Clemmons, who said BayWalk is generally good for downtown, also said the design is “too inwardly focused.”
“One of the things you want when you have something that’s an activity generator for downtown is to open it in a way that opens up people to go to downtown,” he said. But Clemmons acknowledged that some stores like Ann Taylor faces out.
Sembler said the inward design was created in order to facilitate activity in the inner courtyard, which he calls “the dance floor.”
The inner courtyard, which is surrounded by the Muvico Theater on one side and the grand staircase leading up to Wet Willie’s Daquiri Bar on the other, gives the person a view of most of the BayWalk shops.
On Monday night, the inner courtyard is the center of activity. It’s where a group of teen-agers sit and wait for their movie times. It’s where a group of six senior citizens stand around and discuss whether or not to eat ice cream at Ben & Jerry’s that night. And it’s where people standing at the balconies look over.
Sembler said much of the design was modeled after the CocoWalk in Miami. “Hence, BayWalk,” he said.
Despite Clemmons’ critique of BayWalk’s design, he also said he’d rather have his 15-year-old daughter Alexa hang out at BayWalk than at the Tyrone Mall.
“It’s more interesting and stimulating in downtown,” he said.
Alexa and her friends are starting to branch out of BayWalk, Clemmons said. They’re spending time in places like the Globe Coffee Lounge and Jannus Landing, the oldest outdoor concert venue in Florida. Both places are outside of BayWalk on First Avenue North.
The rift between locals and tourists has been another bone of contention among local business owners and BayWalk. John Meeks, a waiter at South Gate, said he disagrees with the city’s dependence on tourism for revenue. Several local business owners said the city should have taken the $10,500 put into BayWalk and used it to help strengthen local businesses and clean up the streets.
“In the long run, it would’ve been a greater impact because people would’ve come for the uniqueness,” Alexander said. “The thing that made this community unique was its boutiques, its quaintness.”
The owner and a regular customer of South Gate said the city is serving tourists instead of residents.
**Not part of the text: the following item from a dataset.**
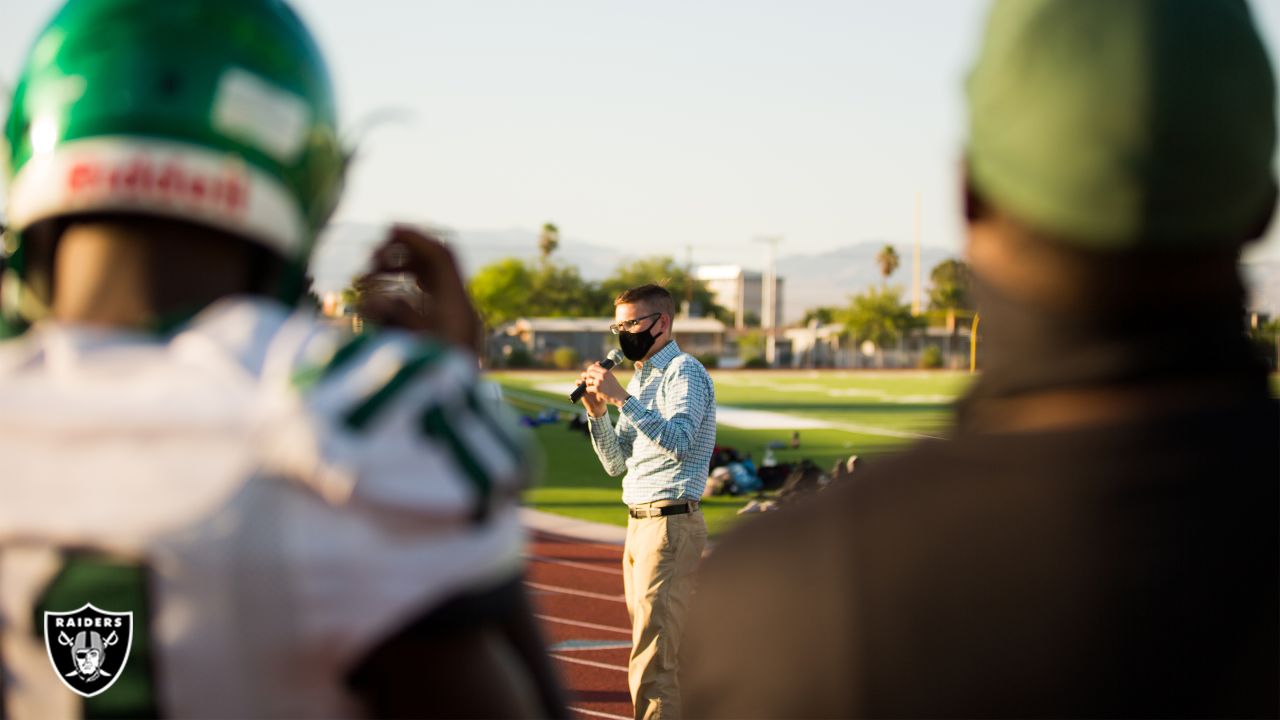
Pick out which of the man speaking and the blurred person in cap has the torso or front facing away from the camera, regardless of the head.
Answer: the blurred person in cap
But BayWalk General Manager Katy Hoyt said 72 percent of BayWalk patrons are locals.
Clemmons, however, questioned the term “tourist.”
“In a lot of ways for downtown St. Pete, the most important tourists are the ones that live just 10, 15 miles away,” Clemmons said. “In the 1970s, 1980s, people who lived 10 miles away never came to St. Pete. ... Now they come to downtown on a regular basis.”
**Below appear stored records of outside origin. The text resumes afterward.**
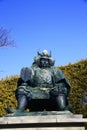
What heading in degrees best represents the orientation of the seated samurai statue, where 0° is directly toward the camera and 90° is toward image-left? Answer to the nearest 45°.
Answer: approximately 0°
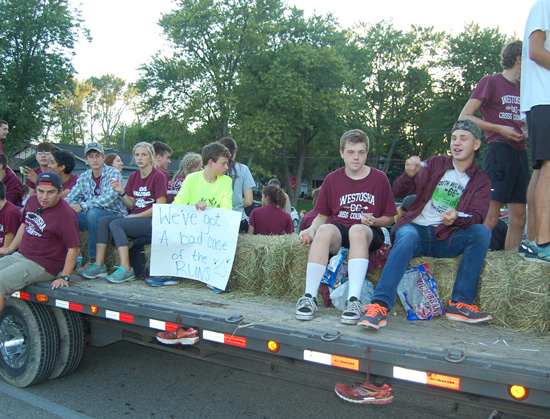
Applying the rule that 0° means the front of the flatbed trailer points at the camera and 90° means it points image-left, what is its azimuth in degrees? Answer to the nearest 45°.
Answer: approximately 315°

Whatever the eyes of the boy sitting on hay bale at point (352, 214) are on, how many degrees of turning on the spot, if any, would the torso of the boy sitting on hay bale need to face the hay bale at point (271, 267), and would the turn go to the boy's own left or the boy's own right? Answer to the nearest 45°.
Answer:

The variety of shops and restaurants in BayWalk have forced many of the surrounding small businesses to compete with the highly popular shopping center. The hundreds of thousands of dollars BayWalk puts into advertising can’t compare with the limited advertising of small independent businesses, Clemmons said.
But Sembler said the small businesses should adjust to the change.
“Maybe they need to look at their product mix and selection and try to build off the positive cause that we’re bringing in a lot more people here,” Sembler said.
Still, the developing downtown has some locals worried that the big corporations and high-priced condos will push the working class out and bring in a wealthier group of people. Emanuel Matalon, owner of the CD store Daddy Kool, said he doesn’t see people who can afford $300,000 condos patronizing his place.
“It’s important to have a mix,” Clemmons said. “But it can go too far. I think we need to be careful about that. If it gets too expensive, then the working class people, people who hold jobs in downtown, won’t be able to live there.”
Clemmons believes that there’s a better mix of people living in downtown than there was 10 years ago. “The trick now is that it doesn’t become all 53-year-old wealthy people.”